◆ Required task:
Can you reproduce every line of the material below, character for character, with nothing left out or changed?

[start of Supplied material]

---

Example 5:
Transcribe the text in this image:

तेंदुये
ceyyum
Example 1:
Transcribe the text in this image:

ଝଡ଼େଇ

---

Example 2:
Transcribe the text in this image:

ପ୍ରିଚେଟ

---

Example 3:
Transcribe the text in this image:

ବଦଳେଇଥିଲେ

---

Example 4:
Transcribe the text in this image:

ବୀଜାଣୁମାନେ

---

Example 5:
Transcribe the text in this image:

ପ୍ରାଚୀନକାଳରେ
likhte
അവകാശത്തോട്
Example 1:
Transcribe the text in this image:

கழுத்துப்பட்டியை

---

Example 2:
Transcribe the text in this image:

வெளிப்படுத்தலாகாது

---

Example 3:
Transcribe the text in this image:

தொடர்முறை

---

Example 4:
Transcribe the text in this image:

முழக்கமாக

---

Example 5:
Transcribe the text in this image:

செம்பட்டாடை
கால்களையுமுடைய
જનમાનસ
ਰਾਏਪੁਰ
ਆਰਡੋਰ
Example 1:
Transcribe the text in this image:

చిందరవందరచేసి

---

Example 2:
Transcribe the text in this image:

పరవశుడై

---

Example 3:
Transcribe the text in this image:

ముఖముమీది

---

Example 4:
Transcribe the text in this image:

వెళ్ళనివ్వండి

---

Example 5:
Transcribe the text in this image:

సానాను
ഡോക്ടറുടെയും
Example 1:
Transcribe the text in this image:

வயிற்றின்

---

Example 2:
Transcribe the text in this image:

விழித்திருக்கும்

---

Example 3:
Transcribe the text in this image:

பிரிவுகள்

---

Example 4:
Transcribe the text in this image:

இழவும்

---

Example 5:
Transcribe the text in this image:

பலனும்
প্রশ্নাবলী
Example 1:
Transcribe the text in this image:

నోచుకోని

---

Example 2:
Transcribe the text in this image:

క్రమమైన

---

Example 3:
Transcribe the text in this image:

[end of Supplied material]

◆ Solution:
---

Example 5:
Transcribe the text in this image:

तेंदुये
ceyyum
Example 1:
Transcribe the text in this image:

ଝଡ଼େଇ

---

Example 2:
Transcribe the text in this image:

ପ୍ରିଚେଟ

---

Example 3:
Transcribe the text in this image:

ବଦଳେଇଥିଲେ

---

Example 4:
Transcribe the text in this image:

ବୀଜାଣୁମାନେ

---

Example 5:
Transcribe the text in this image:

ପ୍ରାଚୀନକାଳରେ
likhte
അവകാശത്തോട്
Example 1:
Transcribe the text in this image:

கழுத்துப்பட்டியை

---

Example 2:
Transcribe the text in this image:

வெளிப்படுத்தலாகாது

---

Example 3:
Transcribe the text in this image:

தொடர்முறை

---

Example 4:
Transcribe the text in this image:

முழக்கமாக

---

Example 5:
Transcribe the text in this image:

செம்பட்டாடை
கால்களையுமுடைய
જનમાનસ
ਰਾਏਪੁਰ
ਆਰਡੋਰ
Example 1:
Transcribe the text in this image:

చిందరవందరచేసి

---

Example 2:
Transcribe the text in this image:

పరవశుడై

---

Example 3:
Transcribe the text in this image:

ముఖముమీది

---

Example 4:
Transcribe the text in this image:

వెళ్ళనివ్వండి

---

Example 5:
Transcribe the text in this image:

సానాను
ഡോക്ടറുടെയും
Example 1:
Transcribe the text in this image:

வயிற்றின்

---

Example 2:
Transcribe the text in this image:

விழித்திருக்கும்

---

Example 3:
Transcribe the text in this image:

பிரிவுகள்

---

Example 4:
Transcribe the text in this image:

இழவும்

---

Example 5:
Transcribe the text in this image:

பலனும்
প্রশ্নাবলী
Example 1:
Transcribe the text in this image:

నోచుకోని

---

Example 2:
Transcribe the text in this image:

క్రమమైన

---

Example 3:
Transcribe the text in this image:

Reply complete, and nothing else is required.